• _EXERCISE TEXT_

↓

Scanilepis Temporal range: Rhaetian-Hettangian ~203–199 Ma PreꞒ Ꞓ O S D C P T J K Pg N

Scientific classification
- Kingdom: Animalia
- Phylum: Chordata
- Class: Actinopterygii
- Order: †Scanilepiformes
- Family: †Scanilepididae Aldinger, 1935
- Genus: †Scanilepis Aldinger, 1935
- Type species: †Gyrolepis dubius Woodward, 1893
- Other species: †S. spitzbergensis Aldinger, 1935 (nomen nudum);
- Synonyms: †Gyrolepis dubius Woodward, 1893;

= Scanilepis =

Extinct genus of fishes

Scanilepis is an extinct genus of prehistoric bony fish that lived during the Rhaetian-?Hettangian ages (Late Triassic-?Lower Jurassic boundary). The type species, S. dubia, is known from the Rhaetian freshwater deposits of the Bjuv member of the Höganäs Formation, southwestern Sweden. A second species, S. spitzbergensis was mentioned from the Hettangian of the Festning section of the Grøfjorden area in Spitsbergen, Norway but was never described.

↑

• _TASKS FOR THIS EXERCISE_
[1] Rewrite the paragraph of the Scanilepis article that begins "Scanilepis is an extinct genus" as a short list that keeps its main facts.
[2] Write the next part of the Scanilepis article, picking up after its final sentence.

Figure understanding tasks
↓

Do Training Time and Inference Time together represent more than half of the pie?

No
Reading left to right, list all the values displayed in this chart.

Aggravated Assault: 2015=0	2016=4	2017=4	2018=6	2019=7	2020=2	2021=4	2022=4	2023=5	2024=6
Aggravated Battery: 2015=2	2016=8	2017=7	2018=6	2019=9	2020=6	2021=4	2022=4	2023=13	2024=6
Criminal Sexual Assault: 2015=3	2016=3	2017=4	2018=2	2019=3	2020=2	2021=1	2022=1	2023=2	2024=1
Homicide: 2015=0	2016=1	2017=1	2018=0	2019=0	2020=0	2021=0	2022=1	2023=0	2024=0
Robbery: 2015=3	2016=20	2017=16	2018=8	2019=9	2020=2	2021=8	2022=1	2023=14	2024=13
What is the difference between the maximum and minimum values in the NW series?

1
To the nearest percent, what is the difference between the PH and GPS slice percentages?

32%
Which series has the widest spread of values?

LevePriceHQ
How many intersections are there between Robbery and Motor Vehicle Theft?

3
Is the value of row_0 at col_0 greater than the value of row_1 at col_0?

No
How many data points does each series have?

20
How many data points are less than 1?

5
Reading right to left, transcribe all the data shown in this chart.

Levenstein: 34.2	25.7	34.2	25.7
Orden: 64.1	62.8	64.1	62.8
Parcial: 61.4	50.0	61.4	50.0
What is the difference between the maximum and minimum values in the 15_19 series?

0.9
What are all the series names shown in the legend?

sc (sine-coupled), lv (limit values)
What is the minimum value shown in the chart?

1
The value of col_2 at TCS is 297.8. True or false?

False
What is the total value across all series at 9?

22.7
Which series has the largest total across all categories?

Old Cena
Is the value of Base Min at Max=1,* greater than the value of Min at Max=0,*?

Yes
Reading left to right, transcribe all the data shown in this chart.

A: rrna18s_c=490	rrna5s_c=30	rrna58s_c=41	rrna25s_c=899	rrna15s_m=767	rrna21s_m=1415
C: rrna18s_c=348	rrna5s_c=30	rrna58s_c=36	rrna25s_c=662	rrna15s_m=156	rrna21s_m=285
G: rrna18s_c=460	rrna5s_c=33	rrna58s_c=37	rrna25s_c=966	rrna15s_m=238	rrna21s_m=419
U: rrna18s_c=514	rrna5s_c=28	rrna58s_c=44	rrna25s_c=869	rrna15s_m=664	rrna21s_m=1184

↑

• _RESPONSES TO THE EXERCISE_
[1]
- Extinct genus of prehistoric bony fish that lived during the Rhaetian-?Hettangian ages (Late Triassic-?Lower Jurassic boundary).
- Type species S. dubia: known from Rhaetian freshwater deposits of the Bjuv member of the Höganäs Formation, southwestern Sweden.
- Second species S. spitzbergensis: mentioned from the Hettangian of the Festning section, Grøfjorden area, Spitsbergen, Norway, but never described.

[2]
==Description==
The original material of this genus, described by Aldinger in 1937, was destroyed during WW2 in Germany. Latter, new material was recovered from Bjuv locality, including skull and postcraneal material. This taxon represents a relatively large fish, up to 110 cm, with an isolated isolated caudal suggesting a fish of at least 2 m. The head presents unusual relative small eyes and a correlative maxilla with very large posterior plate and bony craneal top. This taxon presents a relatively elongated bodyplan with an odd dorsal fin, exceptionally long, beginning behind the head and reaching the caudal. Pectoral fins weren't found, and are assumed to be small and only played a reduced role.

==Classification==
This fish was originally identified as a member of the genus Gyrolepis, as Gyrolepis dubius, but was later assigned to its own genus (Scanilepis) and family (Scanilepididae), and classified as a member of Palaeonisciformes. Later works placed it as a taxon close to the origin of the family Amiidae, until it was found later to belong to its own order, Scanilepiformes, closely related with the genus Evenkia. Regarding to the microstructure of its scales, Scanilepis approaches the condition of Polypterus or Erpetoichthys more than any other genera.